I had people that liked me, but it is such a cliquey gay scene in Kuwait, so things never worked out. So many dinners for schmucks, so many moments where I was put under the test without knowledge of the answers and of course, failed miserably. This was not for being a bad person it turns out, but, what do you expect an 18-year-old to think about life and to know what these answers were supposed to be? Why does a group of 30+ year old gay men get to decide your fate forever because of the answers you give?

I gathered my senses and decided to move on. I found that the important things in life turned out to be respect, peace and education, so I wanted them and to get out of the mess I was in. Except I didn’t. Even when I moved to study, it was a mess. I was in another Arab society that didn’t know who to please; God, the nation or themselves.


I was attractive to a lot of people I suppose, but that didn’t end well for me. When a lot of people are interested in you, know each other and almost communicate daily, dating is a bit of a pickle. Dating anyone, having it work out or not, has such butterfly effect on your social life. When it went well it was paradise, but when it took a turn, man, such isolation, and in a small town, it’s almost like getting locked up in a car trunk. You know there's life outside, but you can’t access it.
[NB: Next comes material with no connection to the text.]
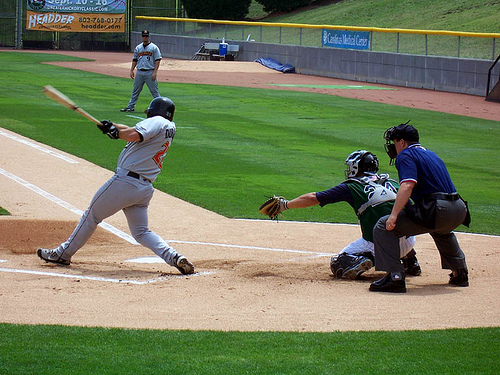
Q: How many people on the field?
A: Four.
I hated how beautiful the boys are in Kuwait, and it got worse when I travelled the world and just had that rubbed in my face. I hated the language, the dialect, it got me in so much trouble, and I assure you my face doesn’t lie, I always react. I left Arabic for English, lasted a whole decade, yet came back memorising and reciting poetry and music. It is a land of beautiful people, a delicate language, amazing food, abrupt flirts and morose goodbyes, even if you're meeting in the parking lot for three minutes. That land of sand and salty water is so sweet.


I wonder how I remained happy.


You might not guess it from reading this, but I am a happy man. I am chronically depressed, but with the experiences I had, and even going back through memory lane, I can still say that I am now happy. I still do my song and dance as time goes by and it looks like I will always will.